Aaron Miller, who teaches nonprofit management and ethics in the Romney Institute at BYU, has two excuses why the LDS Church doesn’t contribute more to humanitarian causes.
- Unexpected negative impacts
- It’s hard to do.
To quote Aaron:
A recent study by my colleagues Curtis Child and Eva Witesman showed that in prosocial initiatives, people are prone to assume only good outcomes and not anticipate bad ones. This is despite the reality that unintended negative consequences and waste are a constant risk of philanthropic giving.

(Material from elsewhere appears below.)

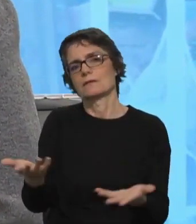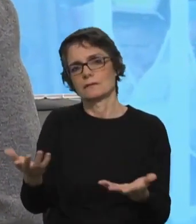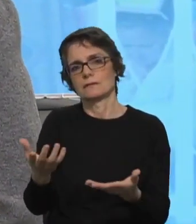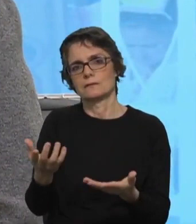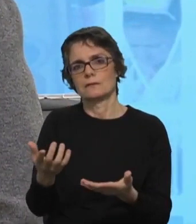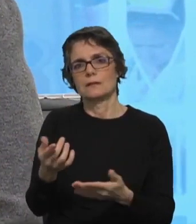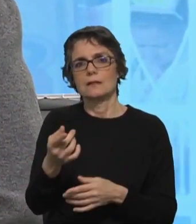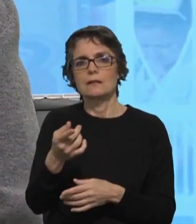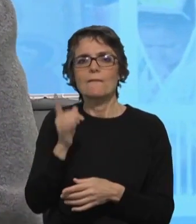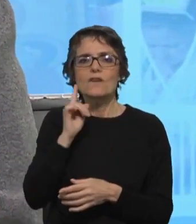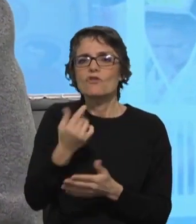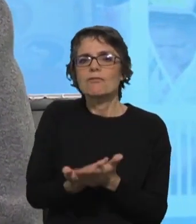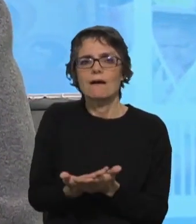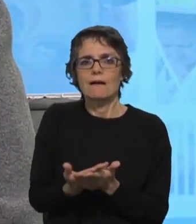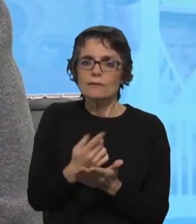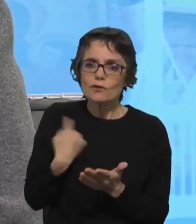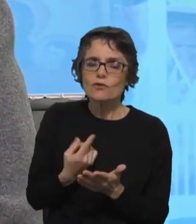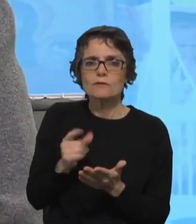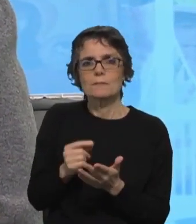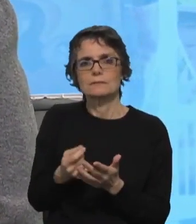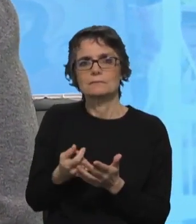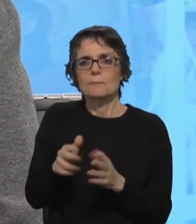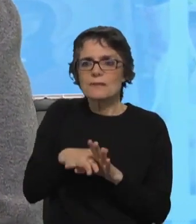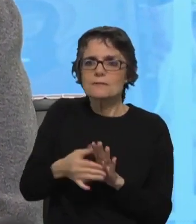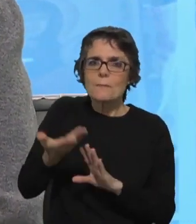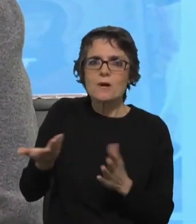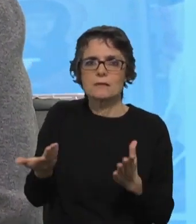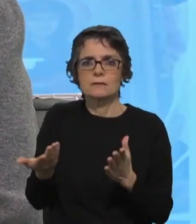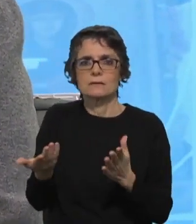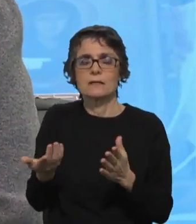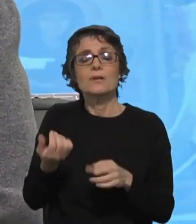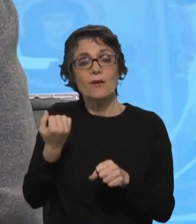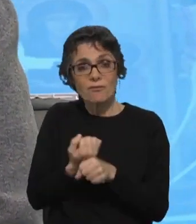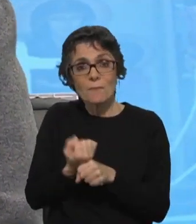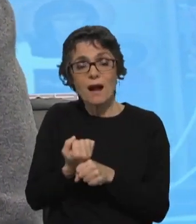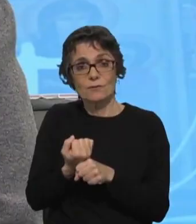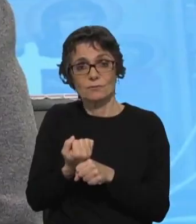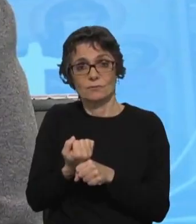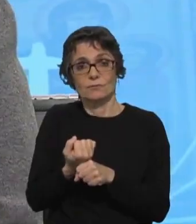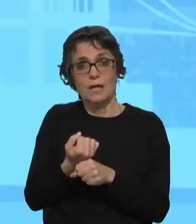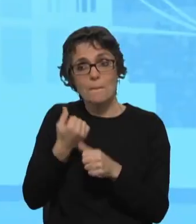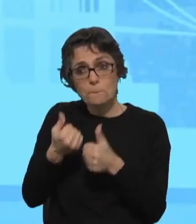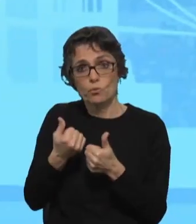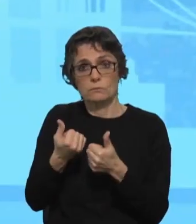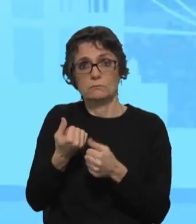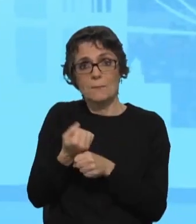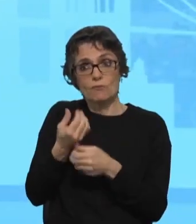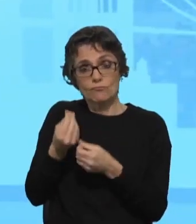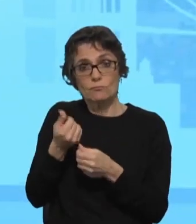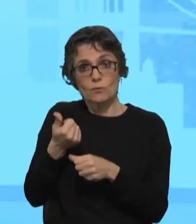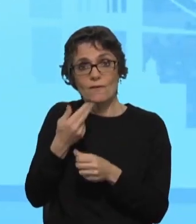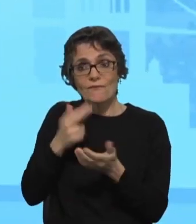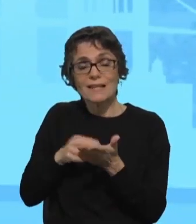uma mais-valia de podermos chegar mais próximos, porque só se faz um bom trabalho, só conseguimos fazer um trabalho efetivamente bom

All significant actions have the potential for unintended consequences. I used to work as a water resource planner. All of our projects had the potential for negative impacts. Does that mean you should not pursue the projects if the benefits far out way the costs? No, but it does mean you should mitigate any negative impacts. Aaron’s reasoning here is unconvincing.
Aaron goes on:
Distributing a huge amount like $100 billion in a way that has a reliable, positive impact would be very, very hard to do, and would require a kind of effort far beyond what people realize.
I don’t know how to respond this assertion. Nobody is saying the Church needs to give away the whole $100B. And nobody has suggested that donating large amounts to humanitarian efforts would be easy. The Church has had 35 years experience giving away its relatively small $2.2B. Certainly they’ve learned enough to serious ramp up their humanitarian efforts. The Church should be giving away at least $2.2B/yr. I agree it may take a little time to reach that goal, but let’s get started. Since when does the Church walk away from challenges?
The 4th mission of the Church is to help the poor. Let’s make a serious effort. This is a no-brainer, the Church needs to do more.